Friday, September 19, 2008

We've survived!!!!

WoW! I can't believe we made it this week! It was a long week but a fruitful one at that. I started back to work, with God's grace and mercy, I survived being away from the kiddos. My heart hurt a bit but after calling my parents numerous times to check how they were doing, I made it through the week. Both Brian and I are very tired today, and I think the kids could use a nap too. Maybe we will all take a nap. :)

Well, Grayden had his second Awana's group this week. He's really enjoying going and already has his bible verse down pat! :) YEAH GRAYDEN!!! :) It's been fun watching him start what he calls "School" His favorite bible story right now is, Jonah and the Whale.

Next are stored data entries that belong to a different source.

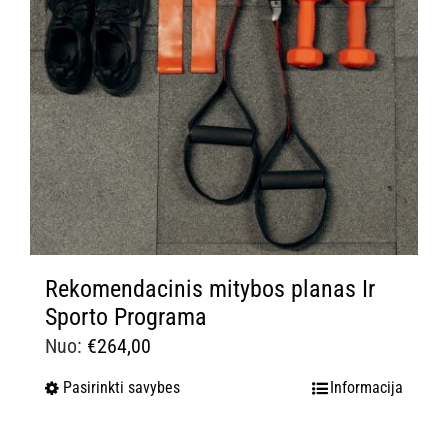
Rekomendacinis mitybos planas Ir
Sporto Programa
Nuo:
€
264,00
Pasirinkti savybes
Informacija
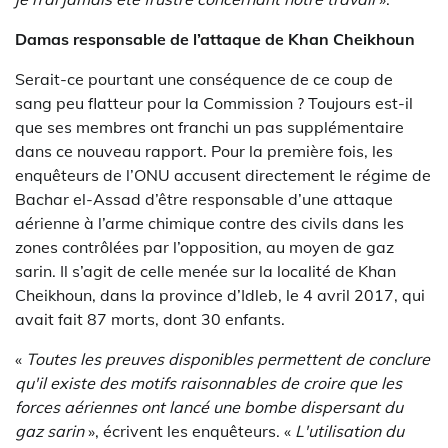
Damas responsable de l’attaque de Khan Cheikhoun
Serait-ce pourtant une conséquence de ce coup de
sang peu flatteur pour la Commission ? Toujours est-il
que ses membres ont franchi un pas supplémentaire
dans ce nouveau rapport. Pour la première fois, les
enquêteurs de l’ONU accusent directement le régime de
Bachar el-Assad d’être responsable d’une attaque
aérienne à l’arme chimique contre des civils dans les
zones contrôlées par l’opposition, au moyen de gaz
sarin. Il s’agit de celle menée sur la localité de Khan
Cheikhoun, dans la province d’Idleb, le 4 avril 2017, qui
avait fait 87 morts, dont 30 enfants.
«
Toutes les preuves disponibles permettent de conclure
qu'il existe des motifs raisonnables de croire que les
forces aériennes ont lancé une bombe dispersant du
gaz sarin
», écrivent les enquêteurs. «
L'utilisation du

He tells it with such excitement. Oh the faith of a child! I LOVE IT!!!

Grayden also went for his testing today with the Kent school district. Brian was able to take the day off and go with us. What a blessing that was. We were able to talk to several people that will be working with Grayden as he begins his journey in education. He did really good with the testing. We will be going back for further testing on the 29th of this month and to meet with the school psychologist as well. The next set of testing will be more detailed on 3 different areas, fine moter skills, behavior and social skills. Please keep him in your prayers and us as parents as well. As we will be learning new things and making some decisions for the future for Grayden. May God's hand be in all things.

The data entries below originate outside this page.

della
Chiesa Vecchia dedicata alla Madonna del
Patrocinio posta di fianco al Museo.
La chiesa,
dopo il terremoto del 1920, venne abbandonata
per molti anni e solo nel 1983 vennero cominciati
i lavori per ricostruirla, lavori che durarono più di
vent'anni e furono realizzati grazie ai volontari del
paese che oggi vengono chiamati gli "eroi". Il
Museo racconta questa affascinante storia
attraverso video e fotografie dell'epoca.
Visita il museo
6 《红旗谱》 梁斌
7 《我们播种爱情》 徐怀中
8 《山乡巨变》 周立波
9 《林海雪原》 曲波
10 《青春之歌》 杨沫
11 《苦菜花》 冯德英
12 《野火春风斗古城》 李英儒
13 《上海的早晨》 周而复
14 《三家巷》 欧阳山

As for Johnnie - he's Johnnie. He's still ---- "I STUCK, I STUCK!!!! ME OUT ME OUT!!! " to everything. but is very much so our little helper. He wants to help with everything. and is such a joy. He's managed this week to get two fat lips. earlier this week, he put his teeth through the lower lip.. and this morning, he split his gum/upper lip on something else. He's a rough and tough kind of guy! so I'm sure there is more to come.

Emma - well, the princess is doing well. She's talking more and more and loves to be around her brothers. She loves to watch people and will follow them all around the room. She's our little angel.

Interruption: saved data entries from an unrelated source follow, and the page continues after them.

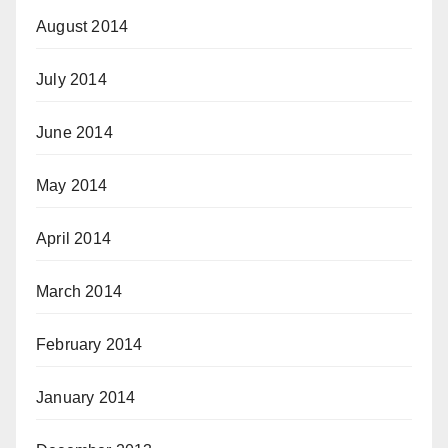
August 2014
July 2014
June 2014
May 2014
April 2014
March 2014
February 2014
January 2014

I'll be posting more pictures soon.

We are being blessed by an evening alone tonight. My parents agreed to watch the kids, so we can spend an evening alone celebrating our anniversary! 9 years!! It's hard to believe it's been that long! But what a blessing we've been given! Our love is stronger each and everyday. and Blessed by God! tata for now... I need to get the kiddos stuff together so mommy and daddy can go play tonight! --- quiet... we are going to have a quiet house.. what do you do with that? mmm....

Sunday, September 14, 2008

From a Mother's Heart...

As some of you know, with a saddened heart, I'm going back to work tomorrow. The last 8 weeks have been some of my most fondest memories and times. I love my children so much and will miss them whole heartingly.

Why is it that this world has gone to a state where we have to be a two person income just to make it? Where did the value of having a family go too? To having a mother be at home with her children? To giving jobs and the means for husbands to make enough in this world to support their families so the mothers can be home with the children. For the mothers to be home, sharing those moments and bring them up with good morals and values. To instilling the word of God in their hearts. Showing them how to do everything.. from taking their first bites, to walking, to talking... and much much more! My heart grieves for this loss. The loss that I will miss some of these moments. I know that I need to go back to work, for financial reasons but my heart is at home with my babies. Where I should be.

Please pray for us tomorrow. Pray for my children. I know they are in wonderful hands with my parents, who love them as much as I do.... but it can not replace my love for them... or that I should be there. I am greatful for my parents, for the sacrifice they have made over the years to be there for them. To teach them and love them, like no other childcare could or would. Pray for my children, that they would have a easy transition into mommy not being there when they wake up in the morning.... and spending all day with them. Pray that they will one day understand why. Please pray as well for me, as I do go back to work. That it's the right decision...that it's God's will. I trust in His will, even though I don't understand it. That if He truly meant for me to be at home, that He would provide a means for this. Pray for my heart, as it hurts. Pray that I can do my job with the best of my ability. That I don't grow bitter in this decision. Please also pray for my husband...as he goes to work and is trying to make a better living and do his best for his family. Pray that he does not grow bitter as well, cause he can not provide for all our needs as he wishes... Only our Savior can provide for our needs. He IS the provider. Please lift our whole family up in the coming days, as we carry on in life and return to our normal routine and dream of the weekends, when we can be home with each other as a family all day.